What's in a Name? IFA Qualifications

By | 25/05/2019

There's more pressure on people than ever before to save for their
futures. Relying on the state is no longer a safe option for
retirement, benefits and healthcare. As a result, an increasing number
of people are purchasing personal financial products such as life
insurance, investments, private health plans and personal pensions. The
world of financial planning is a jungle, though, and it's not
surprising that it leaves many people completely baffled – which is why
there has been an intense rise in the use of independent financial
Advisors (IFAs). However, even the world of IFAs is a complicated one –
there are so many different qualifications and some IFAs seem to have
an endless string of letters after their names. It can there be
difficult to find the appropriate advisor for your specific needs.
Here's a brief guide to some of the key IFA qualifications for various
aspects of financial planning, from mortgages and insurance to
pensions and investments.

The financial services industry is highly regulated and its regulatory
body, the Financial Services Authority (FSA) requires professionals
working in the industry to have certain qualifications before they can
provide financial advice.
There are so many different qualifications issued by so many different
professional bodies and institutions that the letters after a financial advisor's
name can be baffling. Here's a glossary of some of the qualifications and
abbreviations and memberships of professional bodies you might want to look
out for when selecting a financial advisor to meet your needs.

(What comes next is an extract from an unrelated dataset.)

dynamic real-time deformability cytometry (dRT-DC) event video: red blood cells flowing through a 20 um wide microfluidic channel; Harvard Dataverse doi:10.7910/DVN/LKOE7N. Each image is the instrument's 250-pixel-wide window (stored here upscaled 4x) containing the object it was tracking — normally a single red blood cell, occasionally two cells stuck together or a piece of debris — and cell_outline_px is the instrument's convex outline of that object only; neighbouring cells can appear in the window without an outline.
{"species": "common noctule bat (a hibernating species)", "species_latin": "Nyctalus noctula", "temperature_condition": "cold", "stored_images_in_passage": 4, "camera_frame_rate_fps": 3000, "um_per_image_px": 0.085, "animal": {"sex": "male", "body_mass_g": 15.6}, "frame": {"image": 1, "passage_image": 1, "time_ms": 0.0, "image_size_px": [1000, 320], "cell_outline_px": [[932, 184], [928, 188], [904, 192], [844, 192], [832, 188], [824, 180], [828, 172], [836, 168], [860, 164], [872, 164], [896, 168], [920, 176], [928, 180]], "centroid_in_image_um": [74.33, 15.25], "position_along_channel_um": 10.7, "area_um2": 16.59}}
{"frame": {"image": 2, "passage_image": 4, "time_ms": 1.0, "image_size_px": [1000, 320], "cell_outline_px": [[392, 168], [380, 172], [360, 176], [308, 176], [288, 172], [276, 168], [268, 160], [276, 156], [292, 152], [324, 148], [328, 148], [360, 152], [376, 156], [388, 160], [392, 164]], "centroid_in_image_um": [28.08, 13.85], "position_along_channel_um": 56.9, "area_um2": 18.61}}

The basic qualification is the Certificate in Financial Planning (Cert
FP) – although it's only considered to be about the same level as an
'O' grade, and there are many more advanced qualifications available,
both for general financial advice and for specialist products such as
mortgages and pensions.

General

Certificate in Financial Planning (Cert FP)

Advanced Financial Planning Certificate (AFPC)

Certified Financial Planner (CFP)

Associate, Society of Financial Advisers (ASFA)

Member, Society of Financial Advisers (MSFA)

Fellow, Society of Financial Advisers (FSFA)

Associate, Institute of Financial Planning (AIFP)

Member, Institute of Financial Planning (MIFP)

Fellow, Institute of Financial Planning (FIFP)

Institute of Financial Services (Chartered Institute of Bankers)

Mortgages

Certificate in Mortgage Advice and Practice (CeMap)

Mortgage Advice Qualification (MAQ)

Pensions

Chartered Insurance Institute's G60 paper on pension planning

Association of the Pensions Management Institute (APMI)

Investments

G70 paper on portfolio management

G30 paper on business investment planning

Certificate in Investment Management (Cert IM)

Investment Management Asset Allocation Qualification (IMAAQ)

Investment Management Certificate (IMC)

Professional Investment Certificate (PIC)

Member, Securities Institute (MSI)

UK Society of Investment Professionals

Insurance

Associate, Life Insurance Association Diploma (ALIA dip)

Member, Life Insurance Association Diploma (MLIA dip)

Fellow, Life Insurance Association Diploma (FLIA dip)

Associate, Chartered Insurance Institute (ACII)

Member, Chartered Insurance Institute (MCII)

Fellow, Chartered Insurance Institute (FCII)

G80 paper on long-term care, health and life protection

A string of letters after someone's name is not necessarily proof of
their ability as a financial advisor. There are many factors that you
should also take into consideration when looking for a financial
advisor, including cost, the services offered, experience and location.